═════ DATA FOR REVIEW ═════

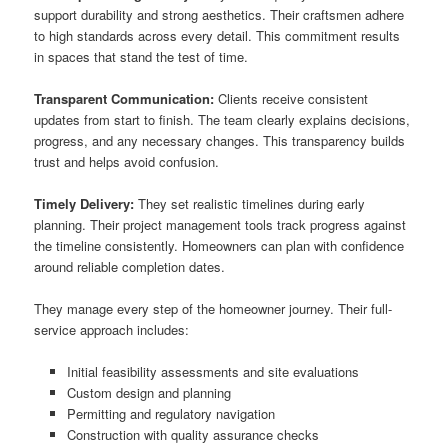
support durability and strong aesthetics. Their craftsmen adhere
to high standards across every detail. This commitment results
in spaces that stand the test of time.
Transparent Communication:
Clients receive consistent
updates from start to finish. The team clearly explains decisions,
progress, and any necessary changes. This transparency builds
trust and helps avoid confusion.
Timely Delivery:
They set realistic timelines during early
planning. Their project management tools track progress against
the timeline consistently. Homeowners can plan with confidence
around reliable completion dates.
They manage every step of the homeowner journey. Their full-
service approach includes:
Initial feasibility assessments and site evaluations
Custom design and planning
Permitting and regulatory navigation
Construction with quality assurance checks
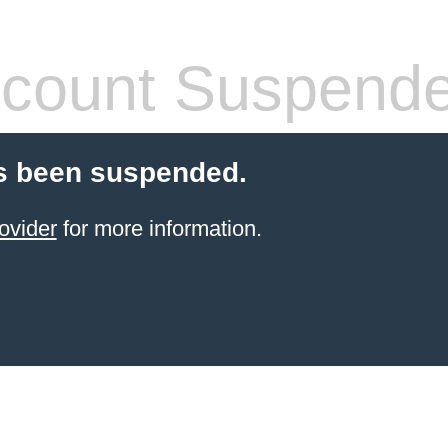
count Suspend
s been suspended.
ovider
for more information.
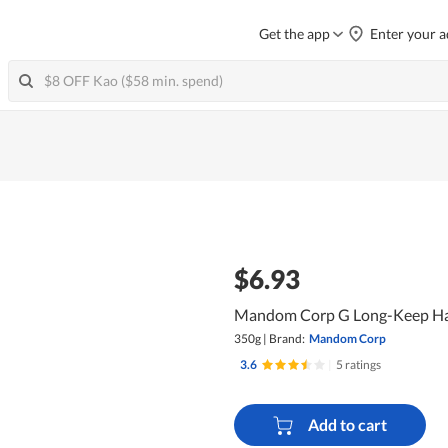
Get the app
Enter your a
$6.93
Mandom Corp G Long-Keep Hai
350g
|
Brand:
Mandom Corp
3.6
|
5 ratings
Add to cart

═════

▶ [ABOUT THIS EXERCISE] For each line above that includes the word "Corp", make a copy of that line.

▶ [COMPLETED EXERCISE]
Mandom Corp G Long-Keep Hai
Mandom Corp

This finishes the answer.